Set out exactly every line of the entries below, starting at the line that holds "Pflasterstärke Leicht (3)" and stopping after the line that holds "сопровождением".

**INPUT DATA**
>>>

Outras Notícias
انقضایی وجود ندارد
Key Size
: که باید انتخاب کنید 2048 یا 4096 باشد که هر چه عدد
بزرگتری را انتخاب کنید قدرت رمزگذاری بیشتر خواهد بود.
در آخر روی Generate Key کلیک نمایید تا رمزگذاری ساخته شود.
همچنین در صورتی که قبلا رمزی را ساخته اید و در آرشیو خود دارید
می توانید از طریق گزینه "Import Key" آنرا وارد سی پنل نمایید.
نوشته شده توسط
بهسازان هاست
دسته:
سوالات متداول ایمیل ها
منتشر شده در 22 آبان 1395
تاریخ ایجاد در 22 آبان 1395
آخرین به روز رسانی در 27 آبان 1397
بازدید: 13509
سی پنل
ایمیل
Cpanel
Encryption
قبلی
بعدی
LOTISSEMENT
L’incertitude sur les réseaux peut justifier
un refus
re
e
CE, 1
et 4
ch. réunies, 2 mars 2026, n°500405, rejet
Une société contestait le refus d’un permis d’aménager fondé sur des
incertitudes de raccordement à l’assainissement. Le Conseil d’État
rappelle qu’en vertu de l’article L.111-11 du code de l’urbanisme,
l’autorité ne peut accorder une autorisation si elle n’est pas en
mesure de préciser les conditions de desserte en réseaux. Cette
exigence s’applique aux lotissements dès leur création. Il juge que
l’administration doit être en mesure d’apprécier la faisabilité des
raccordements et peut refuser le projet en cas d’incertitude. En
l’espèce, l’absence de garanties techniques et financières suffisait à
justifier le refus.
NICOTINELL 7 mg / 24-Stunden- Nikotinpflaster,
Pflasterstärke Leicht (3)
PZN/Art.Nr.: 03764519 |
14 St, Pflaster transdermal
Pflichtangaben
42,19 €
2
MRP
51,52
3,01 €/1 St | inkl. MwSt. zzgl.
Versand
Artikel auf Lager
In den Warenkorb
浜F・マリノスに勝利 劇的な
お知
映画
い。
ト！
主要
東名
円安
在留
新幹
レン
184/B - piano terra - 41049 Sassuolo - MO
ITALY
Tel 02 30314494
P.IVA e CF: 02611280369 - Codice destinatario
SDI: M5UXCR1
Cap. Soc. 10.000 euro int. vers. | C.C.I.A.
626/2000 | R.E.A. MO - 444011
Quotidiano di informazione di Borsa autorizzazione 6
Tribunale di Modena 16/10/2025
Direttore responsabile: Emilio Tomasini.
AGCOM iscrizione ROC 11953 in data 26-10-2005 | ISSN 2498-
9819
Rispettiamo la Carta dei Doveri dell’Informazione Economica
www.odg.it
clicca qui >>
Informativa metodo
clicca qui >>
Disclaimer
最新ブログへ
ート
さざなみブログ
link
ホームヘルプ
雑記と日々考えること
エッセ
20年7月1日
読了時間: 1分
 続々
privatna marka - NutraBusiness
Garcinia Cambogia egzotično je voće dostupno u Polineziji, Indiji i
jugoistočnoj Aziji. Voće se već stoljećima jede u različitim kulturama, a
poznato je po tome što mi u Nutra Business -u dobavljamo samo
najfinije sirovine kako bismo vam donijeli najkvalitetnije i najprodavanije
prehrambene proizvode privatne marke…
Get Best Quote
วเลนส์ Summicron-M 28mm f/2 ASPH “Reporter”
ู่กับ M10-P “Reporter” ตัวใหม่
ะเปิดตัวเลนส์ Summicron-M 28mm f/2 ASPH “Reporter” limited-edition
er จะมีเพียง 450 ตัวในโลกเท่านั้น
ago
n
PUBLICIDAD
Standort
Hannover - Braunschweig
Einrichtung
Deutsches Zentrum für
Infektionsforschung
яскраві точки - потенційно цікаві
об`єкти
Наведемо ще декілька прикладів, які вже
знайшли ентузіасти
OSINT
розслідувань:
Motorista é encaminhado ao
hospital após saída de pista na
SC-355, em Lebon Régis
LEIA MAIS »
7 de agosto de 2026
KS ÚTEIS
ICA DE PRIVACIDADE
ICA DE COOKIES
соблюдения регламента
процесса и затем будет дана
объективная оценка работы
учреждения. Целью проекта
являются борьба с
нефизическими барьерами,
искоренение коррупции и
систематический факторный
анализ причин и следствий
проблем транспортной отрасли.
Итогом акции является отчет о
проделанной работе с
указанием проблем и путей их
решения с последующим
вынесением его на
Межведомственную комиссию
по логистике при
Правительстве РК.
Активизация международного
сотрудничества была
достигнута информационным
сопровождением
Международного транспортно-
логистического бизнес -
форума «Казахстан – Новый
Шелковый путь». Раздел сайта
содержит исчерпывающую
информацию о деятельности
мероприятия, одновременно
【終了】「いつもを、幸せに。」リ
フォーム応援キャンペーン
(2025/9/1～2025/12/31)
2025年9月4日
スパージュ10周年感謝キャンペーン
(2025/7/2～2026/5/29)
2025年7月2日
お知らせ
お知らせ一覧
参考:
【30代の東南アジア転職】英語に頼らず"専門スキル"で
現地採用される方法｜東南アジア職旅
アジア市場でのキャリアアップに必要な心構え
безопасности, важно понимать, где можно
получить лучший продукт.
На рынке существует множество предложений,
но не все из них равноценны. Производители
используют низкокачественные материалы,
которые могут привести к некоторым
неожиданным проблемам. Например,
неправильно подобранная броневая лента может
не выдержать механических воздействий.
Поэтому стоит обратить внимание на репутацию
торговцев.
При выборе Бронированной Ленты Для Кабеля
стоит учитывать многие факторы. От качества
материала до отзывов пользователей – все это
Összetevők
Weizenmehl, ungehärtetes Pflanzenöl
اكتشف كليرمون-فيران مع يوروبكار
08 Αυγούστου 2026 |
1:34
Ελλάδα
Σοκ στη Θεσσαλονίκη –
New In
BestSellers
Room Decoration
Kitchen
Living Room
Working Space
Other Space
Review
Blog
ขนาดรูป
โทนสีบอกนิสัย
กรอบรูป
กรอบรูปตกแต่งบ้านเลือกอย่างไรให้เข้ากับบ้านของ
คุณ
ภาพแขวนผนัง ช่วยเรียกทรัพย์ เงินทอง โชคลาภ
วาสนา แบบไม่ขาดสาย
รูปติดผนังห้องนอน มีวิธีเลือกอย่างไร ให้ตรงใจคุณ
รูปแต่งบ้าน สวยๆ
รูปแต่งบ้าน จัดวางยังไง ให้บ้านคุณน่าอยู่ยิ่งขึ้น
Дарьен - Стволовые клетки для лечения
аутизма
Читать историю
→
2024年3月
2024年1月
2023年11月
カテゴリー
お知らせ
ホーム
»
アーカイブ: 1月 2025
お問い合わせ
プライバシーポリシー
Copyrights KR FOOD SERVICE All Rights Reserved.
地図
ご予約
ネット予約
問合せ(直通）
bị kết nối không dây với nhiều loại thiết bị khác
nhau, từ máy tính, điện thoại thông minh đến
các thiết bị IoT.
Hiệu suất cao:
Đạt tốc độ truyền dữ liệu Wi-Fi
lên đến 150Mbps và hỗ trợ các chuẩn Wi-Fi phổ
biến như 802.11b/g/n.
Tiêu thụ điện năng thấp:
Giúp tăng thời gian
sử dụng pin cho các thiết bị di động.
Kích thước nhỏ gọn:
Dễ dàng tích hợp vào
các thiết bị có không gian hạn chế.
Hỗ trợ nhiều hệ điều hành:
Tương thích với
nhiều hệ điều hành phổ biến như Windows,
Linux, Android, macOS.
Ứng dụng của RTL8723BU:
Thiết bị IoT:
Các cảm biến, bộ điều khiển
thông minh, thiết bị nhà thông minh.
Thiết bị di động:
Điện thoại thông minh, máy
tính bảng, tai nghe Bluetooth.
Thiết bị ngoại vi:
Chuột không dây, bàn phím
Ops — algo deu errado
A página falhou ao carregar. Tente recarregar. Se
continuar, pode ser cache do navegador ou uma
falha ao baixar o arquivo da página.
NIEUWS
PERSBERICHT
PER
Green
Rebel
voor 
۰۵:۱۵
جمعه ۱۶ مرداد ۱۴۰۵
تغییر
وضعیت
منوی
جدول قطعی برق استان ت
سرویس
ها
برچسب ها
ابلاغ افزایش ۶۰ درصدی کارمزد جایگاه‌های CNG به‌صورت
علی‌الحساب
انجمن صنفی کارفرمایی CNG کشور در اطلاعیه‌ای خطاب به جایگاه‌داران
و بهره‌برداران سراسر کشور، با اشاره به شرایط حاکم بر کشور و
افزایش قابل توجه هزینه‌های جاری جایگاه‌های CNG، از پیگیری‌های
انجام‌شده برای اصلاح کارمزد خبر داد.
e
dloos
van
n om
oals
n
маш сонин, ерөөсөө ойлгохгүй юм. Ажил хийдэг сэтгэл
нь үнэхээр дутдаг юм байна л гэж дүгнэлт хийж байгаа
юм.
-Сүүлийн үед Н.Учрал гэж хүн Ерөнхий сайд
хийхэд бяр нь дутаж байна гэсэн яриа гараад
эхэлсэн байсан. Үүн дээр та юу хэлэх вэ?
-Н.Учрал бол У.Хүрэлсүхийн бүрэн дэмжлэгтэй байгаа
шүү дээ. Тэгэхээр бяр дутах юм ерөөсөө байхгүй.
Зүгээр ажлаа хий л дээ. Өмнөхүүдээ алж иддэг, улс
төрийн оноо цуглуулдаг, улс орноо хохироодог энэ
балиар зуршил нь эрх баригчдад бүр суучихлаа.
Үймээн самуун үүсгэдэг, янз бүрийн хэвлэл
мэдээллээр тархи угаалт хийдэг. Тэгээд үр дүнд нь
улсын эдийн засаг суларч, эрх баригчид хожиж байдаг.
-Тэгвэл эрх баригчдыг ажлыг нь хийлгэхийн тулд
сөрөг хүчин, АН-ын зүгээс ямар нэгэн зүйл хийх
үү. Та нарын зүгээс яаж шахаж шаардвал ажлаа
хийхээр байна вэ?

<<<

**SOLUTION TO THE PROBLEM**
Pflasterstärke Leicht (3)
PZN/Art.Nr.: 03764519 |
14 St, Pflaster transdermal
Pflichtangaben
42,19 €
2
MRP
51,52
3,01 €/1 St | inkl. MwSt. zzgl.
Versand
Artikel auf Lager
In den Warenkorb
浜F・マリノスに勝利 劇的な
お知
映画
い。
ト！
主要
東名
円安
在留
新幹
レン
184/B - piano terra - 41049 Sassuolo - MO
ITALY
Tel 02 30314494
P.IVA e CF: 02611280369 - Codice destinatario
SDI: M5UXCR1
Cap. Soc. 10.000 euro int. vers. | C.C.I.A.
626/2000 | R.E.A. MO - 444011
Quotidiano di informazione di Borsa autorizzazione 6
Tribunale di Modena 16/10/2025
Direttore responsabile: Emilio Tomasini.
AGCOM iscrizione ROC 11953 in data 26-10-2005 | ISSN 2498-
9819
Rispettiamo la Carta dei Doveri dell’Informazione Economica
www.odg.it
clicca qui >>
Informativa metodo
clicca qui >>
Disclaimer
最新ブログへ
ート
さざなみブログ
link
ホームヘルプ
雑記と日々考えること
エッセ
20年7月1日
読了時間: 1分
 続々
privatna marka - NutraBusiness
Garcinia Cambogia egzotično je voće dostupno u Polineziji, Indiji i
jugoistočnoj Aziji. Voće se već stoljećima jede u različitim kulturama, a
poznato je po tome što mi u Nutra Business -u dobavljamo samo
najfinije sirovine kako bismo vam donijeli najkvalitetnije i najprodavanije
prehrambene proizvode privatne marke…
Get Best Quote
วเลนส์ Summicron-M 28mm f/2 ASPH “Reporter”
ู่กับ M10-P “Reporter” ตัวใหม่
ะเปิดตัวเลนส์ Summicron-M 28mm f/2 ASPH “Reporter” limited-edition
er จะมีเพียง 450 ตัวในโลกเท่านั้น
ago
n
PUBLICIDAD
Standort
Hannover - Braunschweig
Einrichtung
Deutsches Zentrum für
Infektionsforschung
яскраві точки - потенційно цікаві
об`єкти
Наведемо ще декілька прикладів, які вже
знайшли ентузіасти
OSINT
розслідувань:
Motorista é encaminhado ao
hospital após saída de pista na
SC-355, em Lebon Régis
LEIA MAIS »
7 de agosto de 2026
KS ÚTEIS
ICA DE PRIVACIDADE
ICA DE COOKIES
соблюдения регламента
процесса и затем будет дана
объективная оценка работы
учреждения. Целью проекта
являются борьба с
нефизическими барьерами,
искоренение коррупции и
систематический факторный
анализ причин и следствий
проблем транспортной отрасли.
Итогом акции является отчет о
проделанной работе с
указанием проблем и путей их
решения с последующим
вынесением его на
Межведомственную комиссию
по логистике при
Правительстве РК.
Активизация международного
сотрудничества была
достигнута информационным
сопровождением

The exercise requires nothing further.